======== MATERIALS PROVIDED

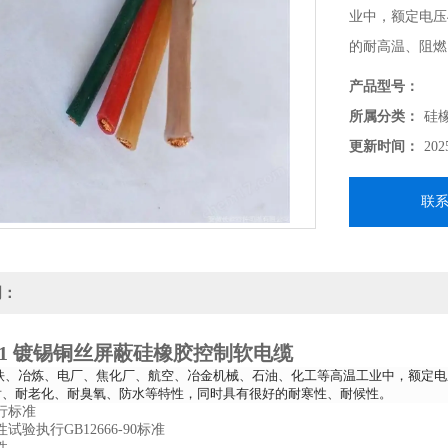
业中，额定电压
的耐高温、阻燃
耐寒性、耐候性
产品型号：
所属分类：
硅
更新时间：
202
联
明：
P1 镀锡铜丝屏蔽硅橡胶控制软电缆
铁、冶炼、电厂、焦化厂、航空、冶金机械、石油、化工等高温工业中，额定电压4
射、耐老化、耐臭氧、防水等特性，同时具有很好的耐寒性、耐候性。
行标准
试验执行GB12666-90标准
性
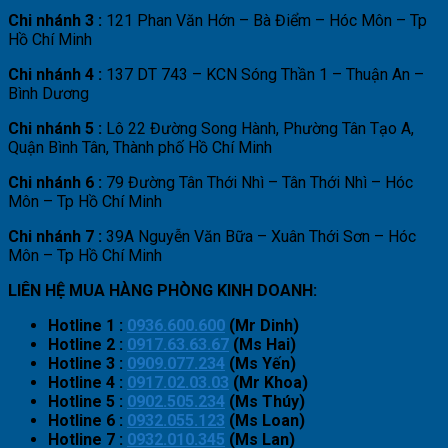
Chi nhánh 3 :
121 Phan Văn Hớn – Bà Điểm – Hóc Môn – Tp
Hồ Chí Minh
Chi nhánh 4 :
137 DT 743 – KCN Sóng Thần 1 – Thuận An –
Bình Dương
Chi nhánh 5 :
Lô 22 Đường Song Hành, Phường Tân Tạo A,
Quận Bình Tân, Thành phố Hồ Chí Minh
Chi nhánh 6 :
79 Đường Tân Thới Nhì – Tân Thới Nhì – Hóc
Môn – Tp Hồ Chí Minh
Chi nhánh 7 :
39A Nguyễn Văn Bữa – Xuân Thới Sơn – Hóc
Môn – Tp Hồ Chí Minh
LIÊN HỆ MUA HÀNG PHÒNG KINH DOANH:
Hotline 1 :
0936.600.600
(Mr Dinh)
Hotline 2 :
0917.63.63.67
(Ms Hai)
Hotline 3 :
0909.077.234
(Ms Yến)
Hotline 4 :
0917.02.03.03
(Mr Khoa)
Hotline 5 :
0902.505.234
(Ms Thúy)
Hotline 6 :
0932.055.123
(Ms Loan)
Hotline 7 :
0932.010.345
(Ms Lan)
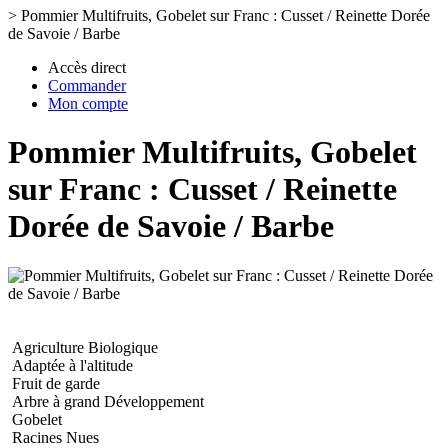
>
Pommier Multifruits, Gobelet sur Franc : Cusset / Reinette Dorée
de Savoie / Barbe
Accès direct
Commander
Mon compte
Pommier Multifruits, Gobelet
sur Franc : Cusset / Reinette
Dorée de Savoie / Barbe
Agriculture Biologique
Adaptée à l'altitude
Fruit de garde
Arbre à grand Développement
Gobelet
Racines Nues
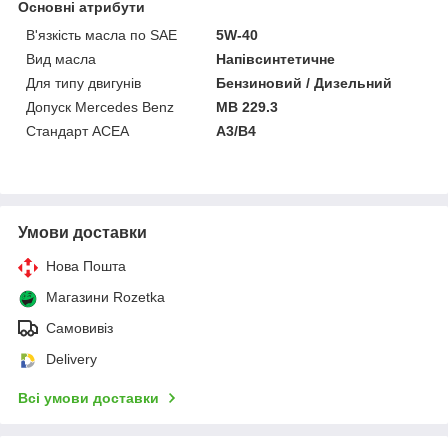
Основні атрибути
В'язкість масла по SAE
5W-40
Вид масла
Напівсинтетичне
Для типу двигунів
Бензиновий / Дизельний
Допуск Mercedes Benz
MB 229.3
Стандарт ACEA
A3/B4
Умови доставки
Нова Пошта
Магазини Rozetka
Самовивіз
Delivery
Всі умови доставки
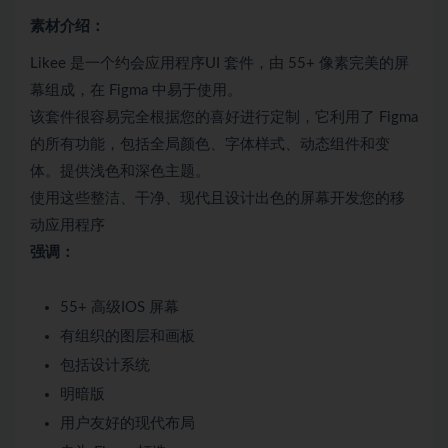
素材介绍：
Likee 是一个约会应用程序UI 套件，由 55+ 像素完美的屏
幕组成，在 Figma 中易于使用。
该套件很容易完全根据您的喜好进行定制，它利用了 Figma
的所有功能，包括全局颜色、字体样式、动态组件和变
体。提供浅色和深色主题。
使用这些整洁、干净、现代且设计出色的屏幕开发您的移
动应用程序
强调：
55+ 高级IOS 屏幕
有组织的图层和画板
包括设计系统
明暗版
用户友好的现代布局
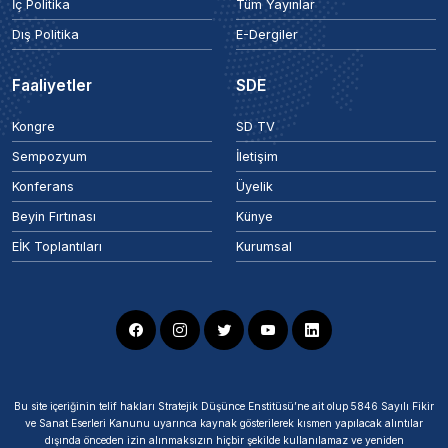
İç Politika
Tüm Yayınlar
Dış Politika
E-Dergiler
Faaliyetler
SDE
Kongre
SD TV
Sempozyum
İletişim
Konferans
Üyelik
Beyin Fırtınası
Künye
EİK Toplantıları
Kurumsal
Bu site içeriğinin telif hakları Stratejik Düşünce Enstitüsü’ne ait olup 5846 Sayılı Fikir
ve Sanat Eserleri Kanunu uyarınca kaynak gösterilerek kısmen yapılacak alıntılar
dışında önceden izin alınmaksızın hiçbir şekilde kullanılamaz ve yeniden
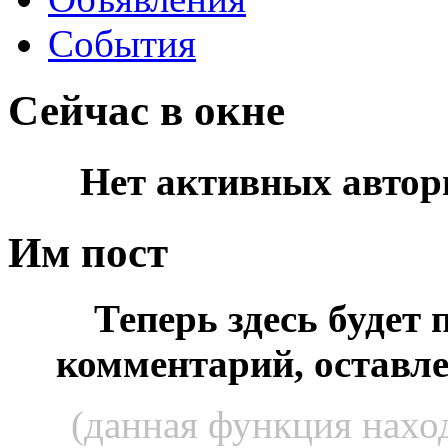
События
Сейчас в окне
Нет активных автор
Им пост
Теперь здесь будет
комментарий, оставл
(данная функция наход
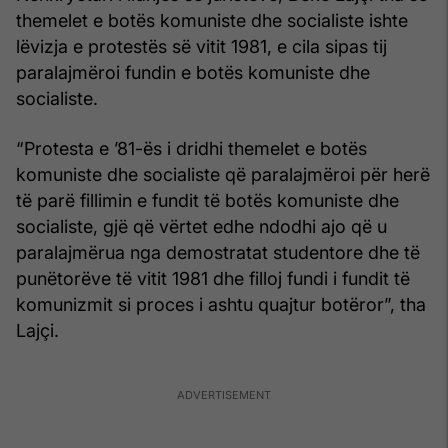
themelet e botës komuniste dhe socialiste ishte
lëvizja e protestës së vitit 1981, e cila sipas tij
paralajmëroi fundin e botës komuniste dhe
socialiste.
“Protesta e ’81-ës i dridhi themelet e botës
komuniste dhe socialiste që paralajmëroi për herë
të parë fillimin e fundit të botës komuniste dhe
socialiste, gjë që vërtet edhe ndodhi ajo që u
paralajmërua nga demostratat studentore dhe të
punëtorëve të vitit 1981 dhe filloj fundi i fundit të
komunizmit si proces i ashtu quajtur botëror”, tha
Lajçi.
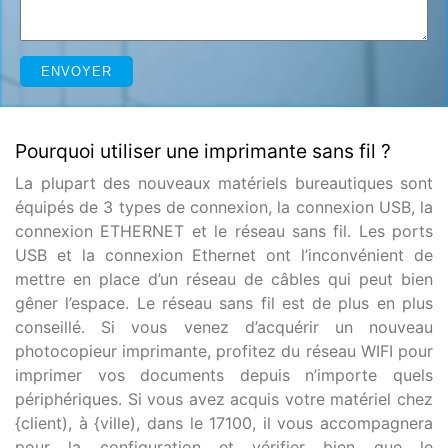
Pourquoi utiliser une imprimante sans fil ?
La plupart des nouveaux matériels bureautiques sont
équipés de 3 types de connexion, la connexion USB, la
connexion ETHERNET et le réseau sans fil. Les ports
USB et la connexion Ethernet ont l’inconvénient de
mettre en place d’un réseau de câbles qui peut bien
gêner l’espace. Le réseau sans fil est de plus en plus
conseillé. Si vous venez d’acquérir un nouveau
photocopieur imprimante, profitez du réseau WIFI pour
imprimer vos documents depuis n’importe quels
périphériques. Si vous avez acquis votre matériel chez
{client), à {ville), dans le 17100, il vous accompagnera
pour la configuration et vérifier bien que le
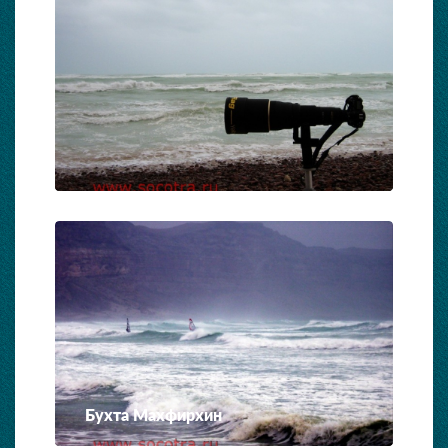
Бухта Махфирхин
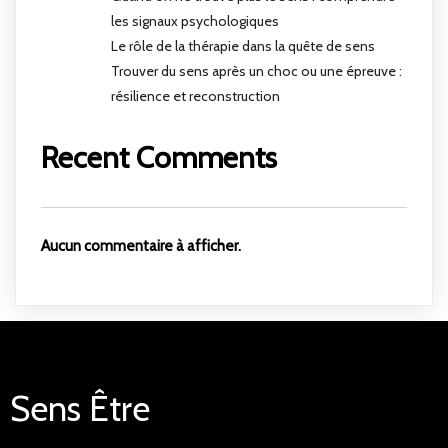
les signaux psychologiques
Le rôle de la thérapie dans la quête de sens
Trouver du sens après un choc ou une épreuve :
résilience et reconstruction
Recent Comments
Aucun commentaire à afficher.
Sens Être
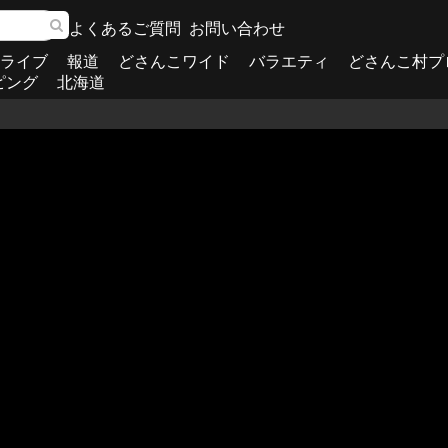
よくあるご質問
お問い合わせ
ライブ
報道
どさんこワイド
バラエティ
どさんこ村プ
ピング
北海道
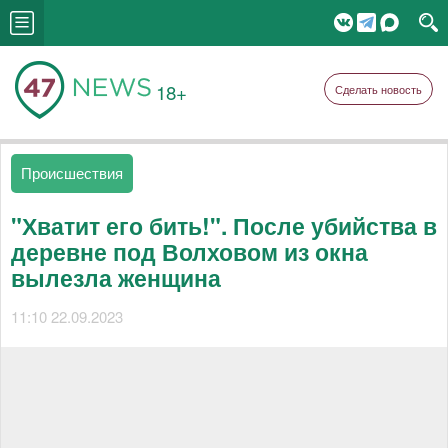
18+
Сделать новость
Происшествия
"Хватит его бить!". После убийства в
деревне под Волховом из окна
вылезла женщина
11:10 22.09.2023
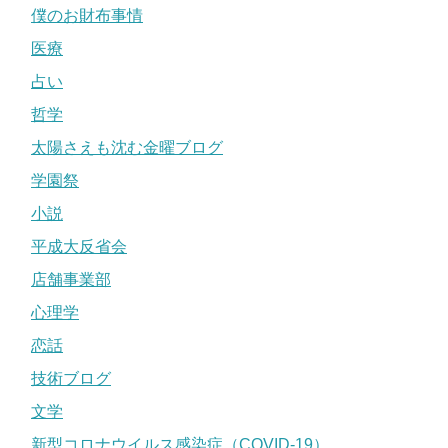
僕のお財布事情
医療
占い
哲学
太陽さえも沈む金曜ブログ
学園祭
小説
平成大反省会
店舗事業部
心理学
恋話
技術ブログ
文学
新型コロナウイルス感染症（COVID-19）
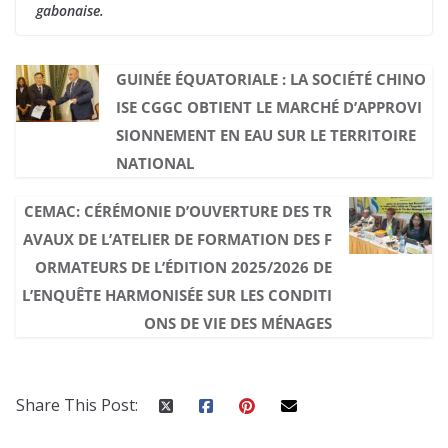
gabonaise.
GUINÉE ÉQUATORIALE : LA SOCIÉTÉ CHINO
ISE CGGC OBTIENT LE MARCHÉ D’APPROVI
SIONNEMENT EN EAU SUR LE TERRITOIRE
NATIONAL
CEMAC: CÉRÉMONIE D’OUVERTURE DES TR
AVAUX DE L’ATELIER DE FORMATION DES F
ORMATEURS DE L’ÉDITION 2025/2026 DE
L’ENQUÊTE HARMONISÉE SUR LES CONDITI
ONS DE VIE DES MÉNAGES
Share This Post:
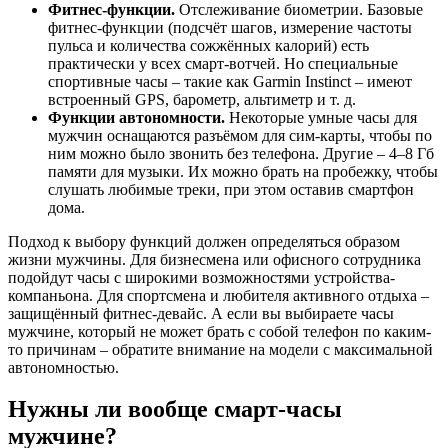
Фитнес-функции.
Отслеживание биометрии. Базовые
фитнес-функции (подсчёт шагов, измерение частоты
пульса и количества сожжённых калорий) есть
практически у всех смарт-вотчей. Но специальные
спортивные часы – такие как Garmin Instinct – имеют
встроенный GPS, барометр, альтиметр и т. д.
Функции автономности.
Некоторые умные часы для
мужчин оснащаются разъёмом для сим-карты, чтобы по
ним можно было звонить без телефона. Другие – 4–8 Гб
памяти для музыки. Их можно брать на пробежку, чтобы
слушать любимые треки, при этом оставив смартфон
дома.
Подход к выбору функций должен определяться образом
жизни мужчины. Для бизнесмена или офисного сотрудника
подойдут часы с широкими возможностями устройства-
компаньона. Для спортсмена и любителя активного отдыха –
защищённый фитнес-девайс. А если вы выбираете часы
мужчине, который не может брать с собой телефон по каким-
то причинам – обратите внимание на модели с максимальной
автономностью.
Нужны ли вообще смарт-часы
мужчине?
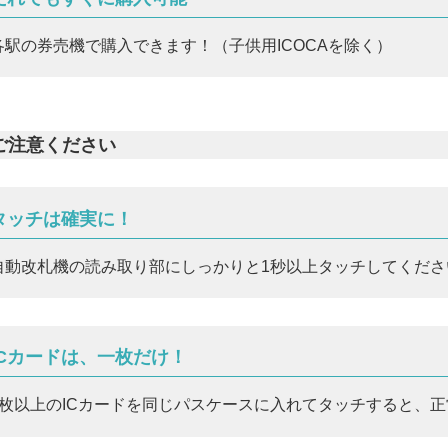
各駅の券売機で購入できます！（子供用ICOCAを除く）
ご注意ください
タッチは確実に！
自動改札機の読み取り部にしっかりと1秒以上タッチしてくださ
ICカードは、一枚だけ！
2枚以上のICカードを同じパスケースに入れてタッチすると、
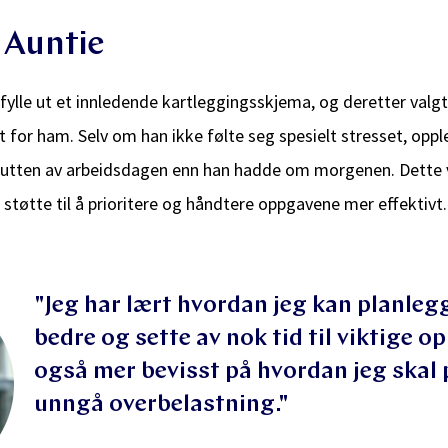
 Auntie
 fylle ut et innledende kartleggingsskjema, og deretter valg
for ham. Selv om han ikke følte seg spesielt stresset, oppl
lutten av arbeidsdagen enn han hadde om morgenen. Dette 
 støtte til å prioritere og håndtere oppgavene mer effektivt.
"Jeg har lært hvordan jeg kan planle
bedre og sette av nok tid til viktige o
også mer bevisst på hvordan jeg skal 
unngå overbelastning."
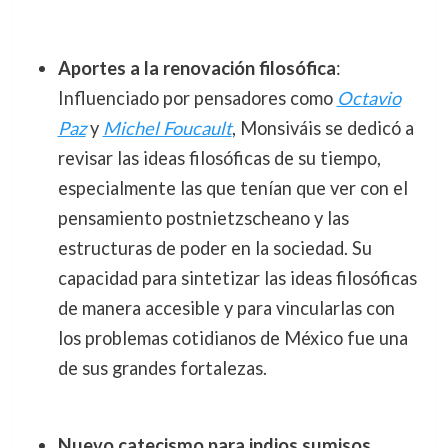
Aportes a la renovación filosófica
:
Influenciado por pensadores como
Octavio
Paz
y
Michel Foucault
, Monsiváis se dedicó a
revisar las ideas filosóficas de su tiempo,
especialmente las que tenían que ver con el
pensamiento postnietzscheano y las
estructuras de poder en la sociedad. Su
capacidad para sintetizar las ideas filosóficas
de manera accesible y para vincularlas con
los problemas cotidianos de México fue una
de sus grandes fortalezas.
Nuevo catecismo para indios sumisos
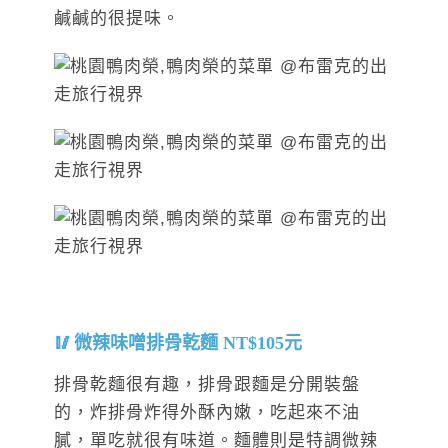
鹹鹹的很提味。
微辣味噌排骨乾麵 NT$105元
排骨乾麵很有趣，排骨跟麵是分開裝盤
的，炸排骨炸得外酥內嫩，吃起來不油
膩，單吃就很有味道。麵體則是特調微辣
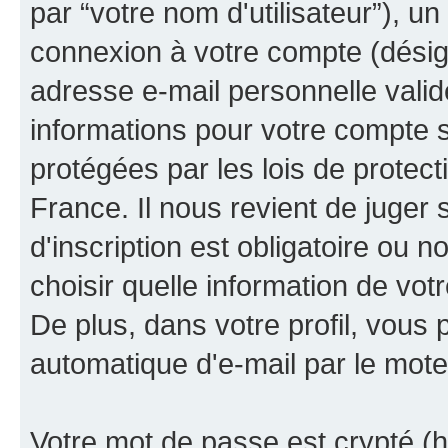
par “votre nom d'utilisateur”), u
connexion à votre compte (désign
adresse e-mail personnelle valide
informations pour votre compte s
protégées par les lois de protec
France. Il nous revient de juger 
d'inscription est obligatoire ou 
choisir quelle information de vo
De plus, dans votre profil, vous 
automatique d'e-mail par le mote
Votre mot de passe est crypté (h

================

» **EXERCISE BRIEF**
Extract the lines between the one containing "Основні атрибути" and the one containing "Всі умови доставки", inclusive, reproducing them word for word.

» **EXPECTED OUTPUT**
Основні атрибути
В'язкість масла по SAE
5W-40
Вид масла
Напівсинтетичне
Для типу двигунів
Бензиновий / Дизельний
Допуск Mercedes Benz
MB 229.3
Стандарт ACEA
A3/B4
Умови доставки
Нова Пошта
Магазини Rozetka
Самовивіз
Delivery
Всі умови доставки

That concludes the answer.